Pre-Market Trading is the buying and selling of securities that take place before the regular stock market trading hours. It is a period of time when investors can trade stocks before the official opening of the stock exchange.

Pre-market trading is a type of trading that takes place before the regular stock market trading hours. It is a period of time when investors can buy and sell stocks before the official opening of the stock market. Pre-market trading is typically conducted between 8:00 a.m. and 9:30 a.m. Eastern Time, although some exchanges may open earlier or later.
Pre-market trading is a way for investors to take advantage of news and events that occur outside of regular trading hours. For example, if a company releases earnings results after the market closes, investors can take advantage of the news by trading the stock in the pre-market. This allows investors to react quickly to news and events that may affect the stock price.
Pre-market trading is also a way for investors to get a jump on the day’s trading activity. By trading in the pre-market, investors can get a better sense of the direction the market is heading and can make more informed decisions about their trades.
Pre-market trading is not for everyone. It is important to understand the risks associated with pre-market trading.
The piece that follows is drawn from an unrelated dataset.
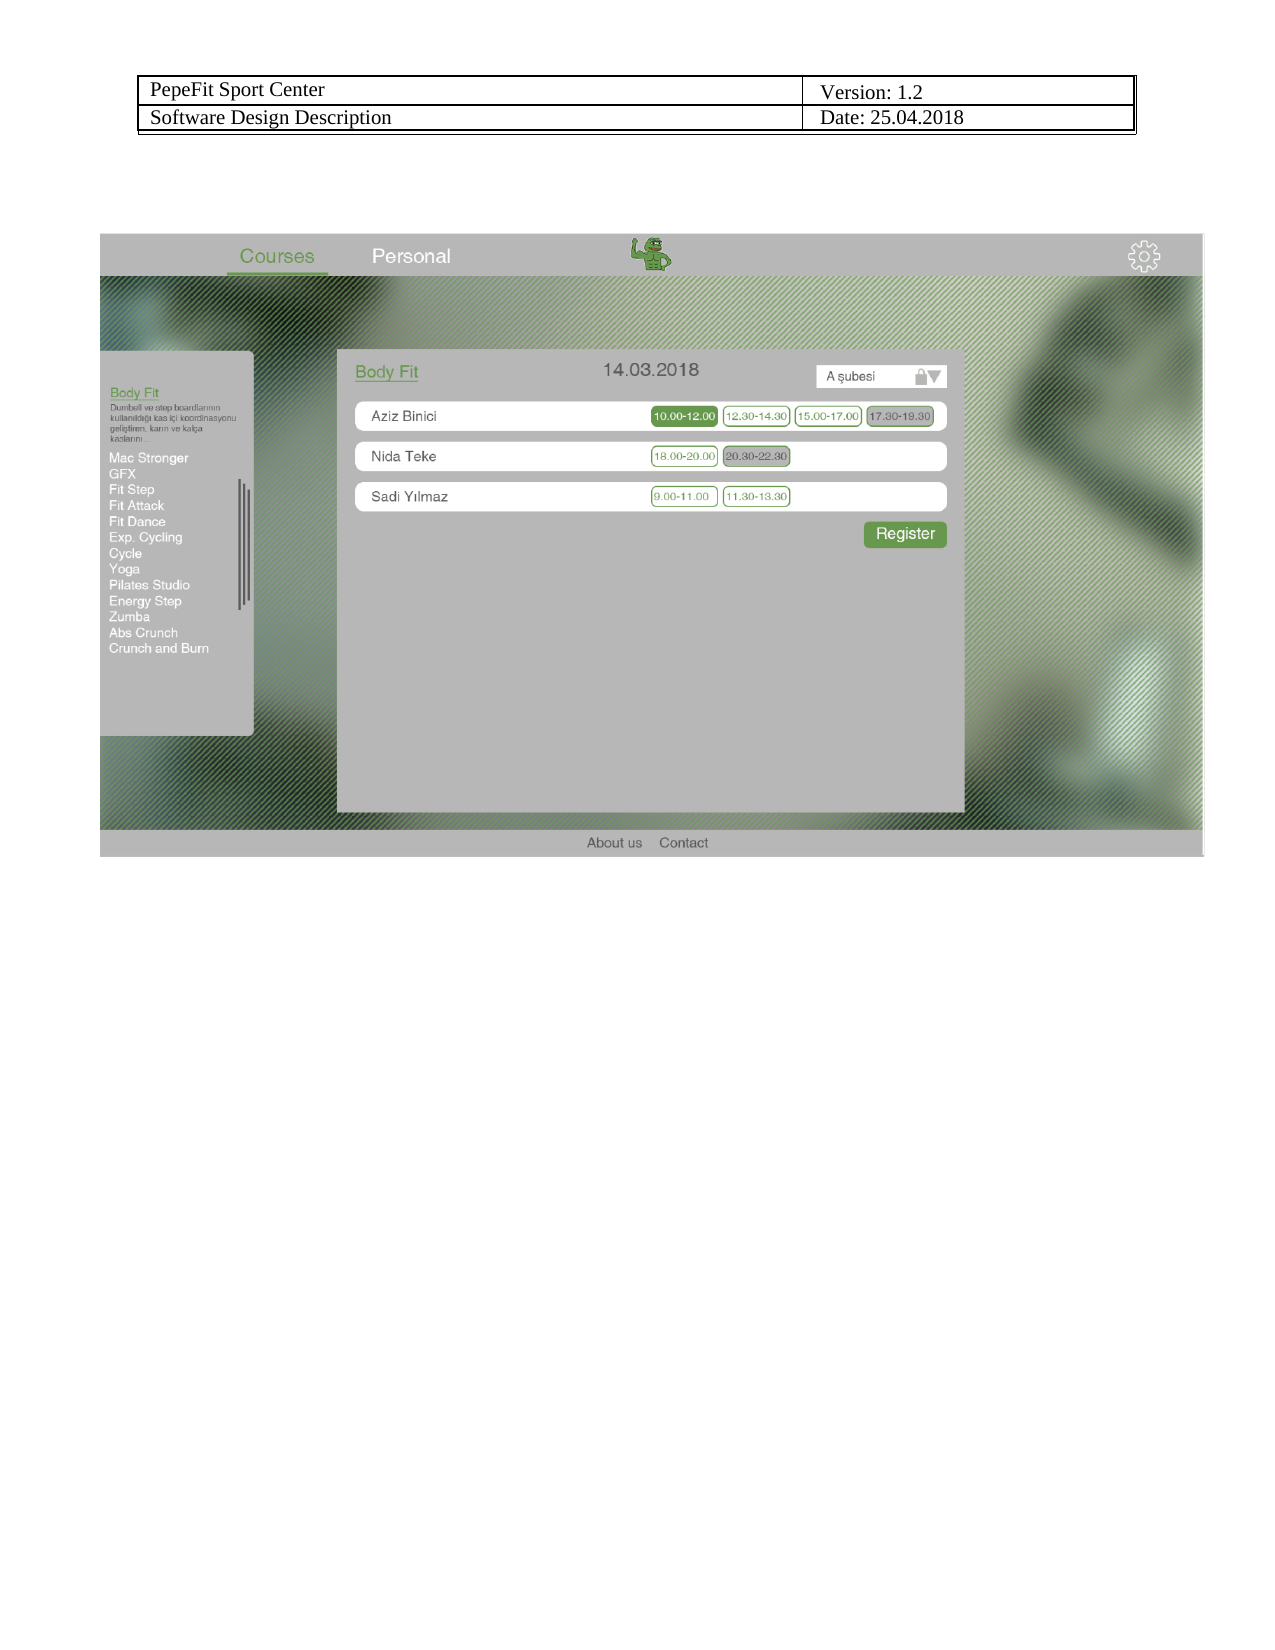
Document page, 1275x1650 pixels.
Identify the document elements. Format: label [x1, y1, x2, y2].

picture [100, 233, 1205, 859]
The market is more volatile in the pre-market, so investors should be aware of the potential for large losses. Additionally, liquidity is often lower in the pre-market, so it may be difficult to find buyers or sellers for certain stocks.
Overall, pre-market trading can be a useful tool for investors who are looking to take advantage of news and events that occur outside of regular trading hours. However, it is important to understand the risks associated with pre-market trading and to make sure that it is the right strategy for your investment goals.